--- AVAILABLE DATA ---
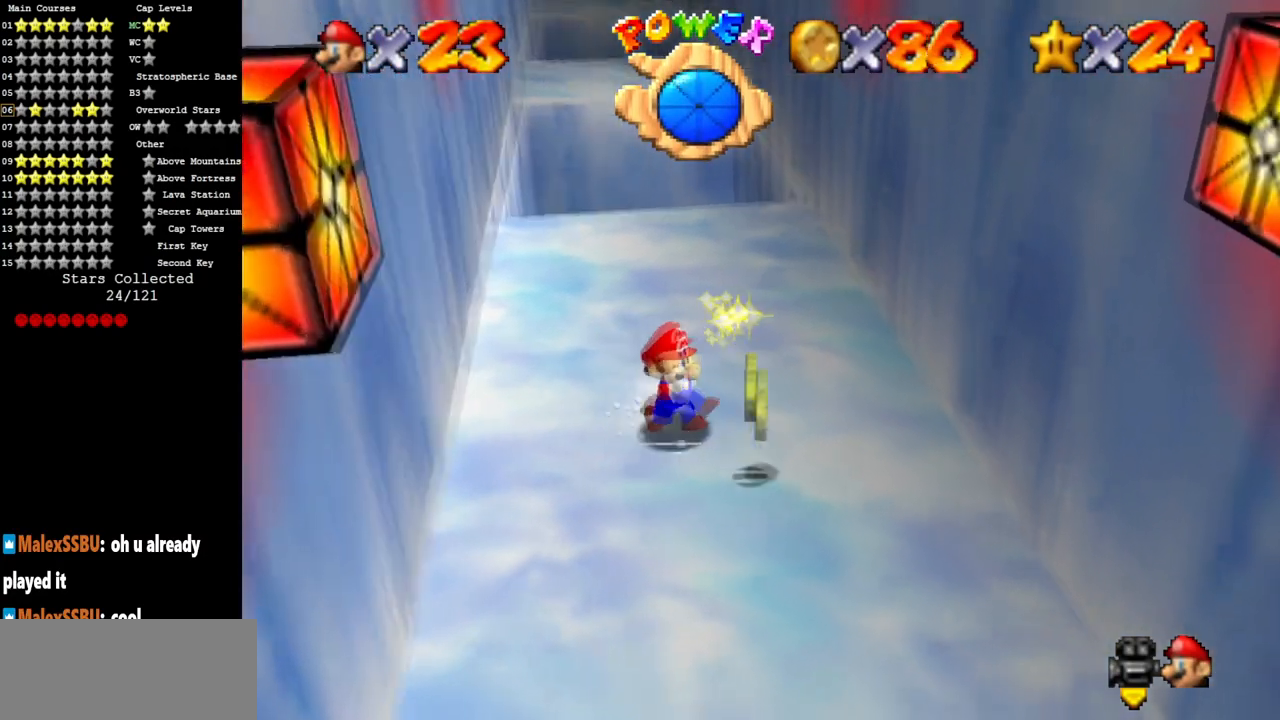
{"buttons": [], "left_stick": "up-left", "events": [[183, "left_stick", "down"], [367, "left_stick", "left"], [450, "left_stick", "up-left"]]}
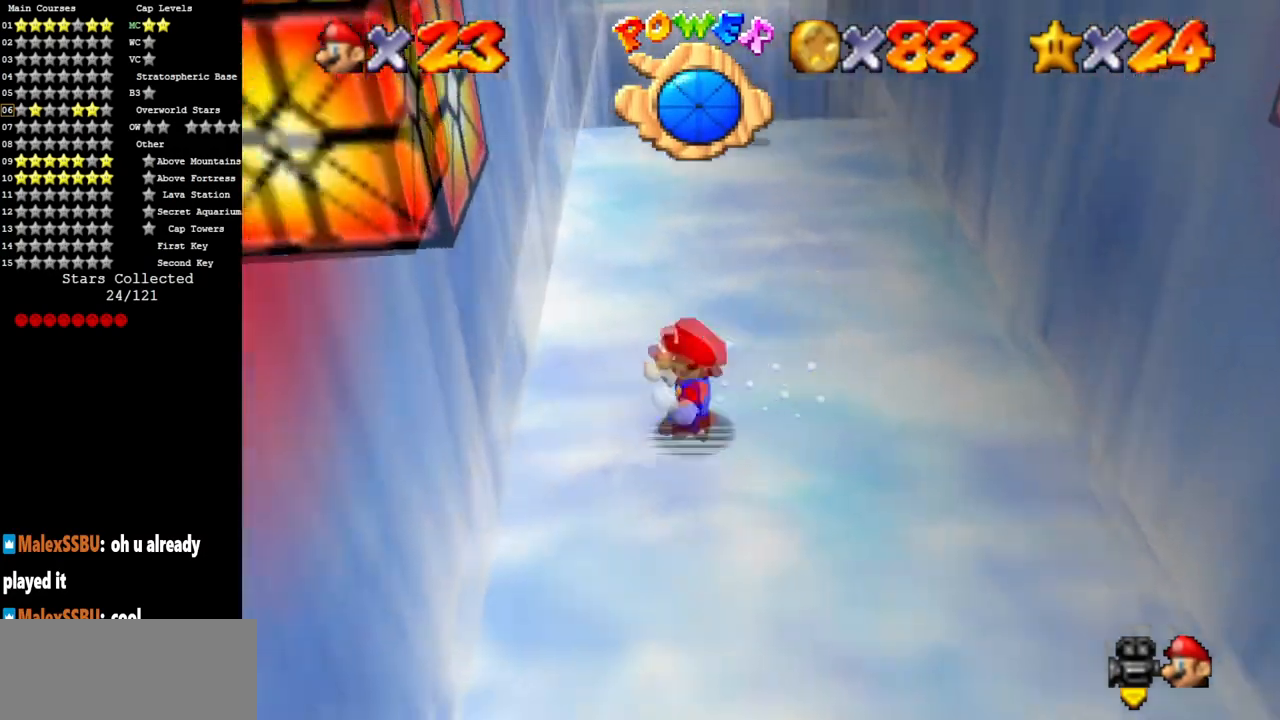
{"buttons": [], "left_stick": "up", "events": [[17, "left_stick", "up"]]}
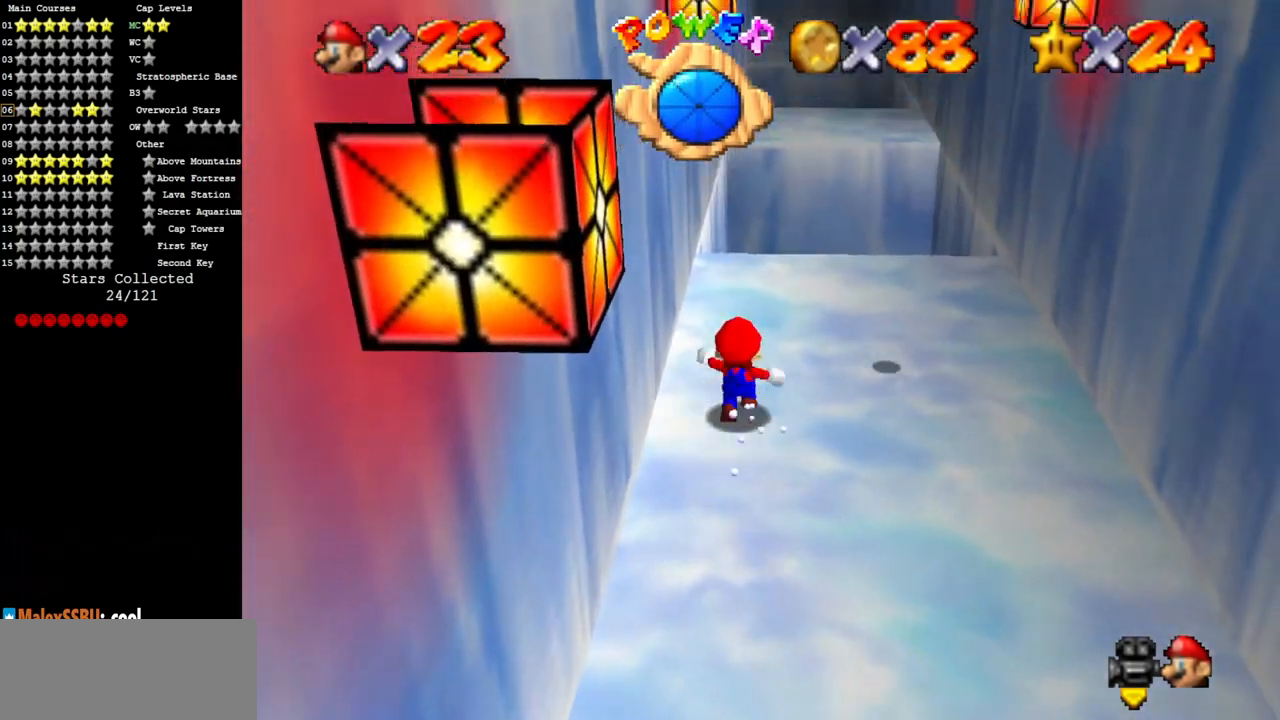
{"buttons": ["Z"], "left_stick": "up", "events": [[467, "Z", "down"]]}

--- PROMPT ---
Copy the listing above exactly, minus the pictures.

--- ANSWER SECTION ---
{"buttons": [], "left_stick": "up-left", "events": [[183, "left_stick", "down"], [367, "left_stick", "left"], [450, "left_stick", "up-left"]]}
{"buttons": [], "left_stick": "up", "events": [[17, "left_stick", "up"]]}
{"buttons": ["Z"], "left_stick": "up", "events": [[467, "Z", "down"]]}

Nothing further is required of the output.